§ **EXCERPT PROVIDED**:
--- start ---

In the first part of this thesis the diameters of InAs nanowires were tuned down well below 30nm by catalyst-free growth via molecular beam epitaxy for the first time. In a first approach bottom-up growth under sophisticated parameter settings generated ultrathin InAs nanowires with diameters down to 17nm at reasonable aspect ratios. In a second approach, top-down reverse-reaction growth was investigated to achieve InAs nanowires with lengths of 2 μm and diameters down to 12nm. Specific low-temperature transport measurements and simulations of the electron density distribution in the subbands proved the 1D character of these nanowires.
The second part introduces the overgrowth of InAs nanowires with Sb based compounds. For the first time InAs-AlAsSb core-shell nanowires with tunable As fraction were grown. The compositions of the AlAsSb shells were probed and quantified by TEM-EDX, XRD and Raman spectroscopy measurements with complementary SEM investigations to correlate effects of As molar fraction on morphology evolution, microstructure and strain. The well-known complex microstructure of the InAs cores alternating between dominantly hexagonal and cubic crystal stacking was found to be transferred to the epitaxially overgrown shells, too. Arsenic fractions in the shells were tuned from pure AlSb compounds up to 54% As content. At the same time, Raman spectroscopy and particularly the phonon mode shifts of the InAs-related modes revealed strain applied to the InAs nanowire cores. The strain reached from a tensile regime (13% As) over nearly lattice matched conditions (18% As) to a strongly compressively strained regime (from 25% As on). Correlations between Raman and SEM led to the assumption of partially relaxed shells for As fractions above 25%.

--- end ---

§ **INFORMATION PROVIDED**:
--- start ---

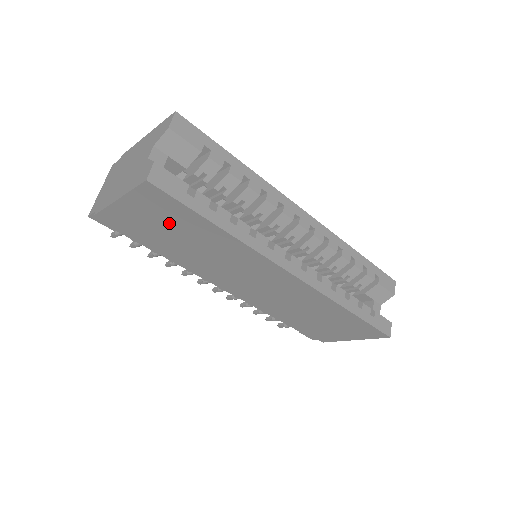
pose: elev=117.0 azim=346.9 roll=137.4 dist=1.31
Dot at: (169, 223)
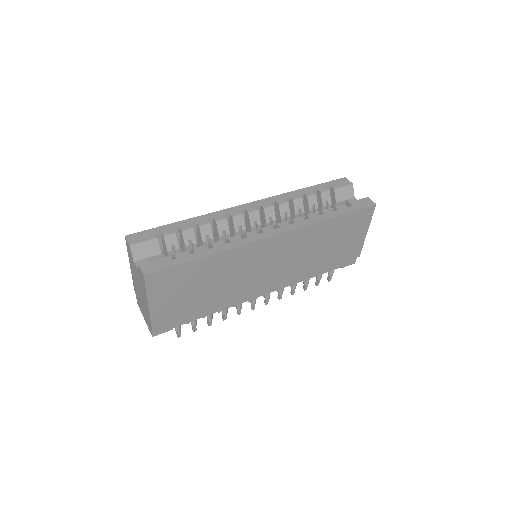
Dot at: (184, 287)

--- end ---

§ **EXERCISE DESCRIPTION**: In the thesis summary, which arsenic fraction in the shells gave nearly lattice-matched conditions?

§ **RESPONSE**: 18% As